--- BEGIN Text excerpt ---
Tyler EDMONDS; Sharon Clay, Plaintiffs–Appellants, v. OKTIBBEHA COUNTY, MISSISSIPPI, Defendant–Appellee.
Tyler Edmonds and his mother, Sharon Clay, sued Oktibbeha County, Mississippi, under 42 U.S.C. § 1983. Edmonds claimed county actors coerced a confession, and Clay claimed separation from her son while he was confessing. The district court entered summary judgment for the county, and we affirm.
Kristi Fulgham shot her husband shortly before taking Edmonds and two of her children on a trip to the Gulf Coast. The next day, she told Edmonds that she had killed her husband and urged Edmonds to take the blame to protect her from the death penalty. A day later, when county sheriff's deputies arrested Fulgham for the murder, she professed her innocence and fingered Edmonds, whereupon a deputy asked Clay to bring him in.
Accompanied at his interrogation by Clay, Edmonds first denied any knowledge until deputies removed her from the room and brought in Fulgham to urge Edmonds to “tell the truth.” Shortly thereafter, he confessed but retracted the confession a few days later. The jury heard both the confession and the retraction. Edmonds was convicted of murder and sentenced to life, but the judgment was overturned, Edmonds v. State, 955 So.2d 787 (Miss.2007), and he was acquitted on retrial.
--- END Text excerpt ---
--- BEGIN Data shown ---
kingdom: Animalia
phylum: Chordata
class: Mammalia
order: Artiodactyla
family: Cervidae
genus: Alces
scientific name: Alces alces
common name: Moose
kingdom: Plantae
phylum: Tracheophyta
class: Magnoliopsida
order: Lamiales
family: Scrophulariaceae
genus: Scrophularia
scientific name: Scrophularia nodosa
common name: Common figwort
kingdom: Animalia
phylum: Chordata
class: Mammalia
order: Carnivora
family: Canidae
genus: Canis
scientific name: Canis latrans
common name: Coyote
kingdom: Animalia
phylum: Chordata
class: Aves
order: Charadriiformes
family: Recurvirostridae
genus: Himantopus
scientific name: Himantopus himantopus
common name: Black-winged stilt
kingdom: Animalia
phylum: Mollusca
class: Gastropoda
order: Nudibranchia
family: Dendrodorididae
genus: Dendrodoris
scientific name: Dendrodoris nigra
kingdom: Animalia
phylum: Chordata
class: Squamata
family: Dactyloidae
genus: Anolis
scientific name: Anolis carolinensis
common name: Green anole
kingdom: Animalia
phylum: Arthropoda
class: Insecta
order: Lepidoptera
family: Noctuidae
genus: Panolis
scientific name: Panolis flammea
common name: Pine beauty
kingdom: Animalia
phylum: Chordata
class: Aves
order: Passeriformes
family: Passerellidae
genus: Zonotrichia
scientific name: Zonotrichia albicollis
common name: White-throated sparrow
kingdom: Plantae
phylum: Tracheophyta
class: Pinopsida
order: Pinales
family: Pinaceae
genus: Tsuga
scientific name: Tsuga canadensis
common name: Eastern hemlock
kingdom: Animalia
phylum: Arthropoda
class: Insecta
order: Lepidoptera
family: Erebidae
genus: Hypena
--- END Data shown ---
__What this task involves__:
Carry the court opinion on Tyler Edmonds's suit against Oktibbeha County forward, picking up right after its last sentence.

__Result for this exercise__:
At the interrogation, mother and son executed Miranda waivers. Over the next two hours, deputies interrogated Edmonds in Clay's presence. He insisted that he did not know anything about the killing and that he was the last one out of the house before the group left for the beach. His interrogators said they did not believe him and continued to ask about the murder, assuring Edmonds that Fulgham had already accused him.
As long as Clay stayed in the room, Edmonds refused to admit any knowledge. The sheriff eventually had the deputies escort Clay from the room against her will, based on his belief that Mississippi law did not forbid the separation. With Clay removed, the deputies reiterated to Edmonds his sister's accusation and showed him her written statement without letting him read it; Edmonds refused to believe the written statement, whereupon a deputy offered to have Fulgham repeat it in person.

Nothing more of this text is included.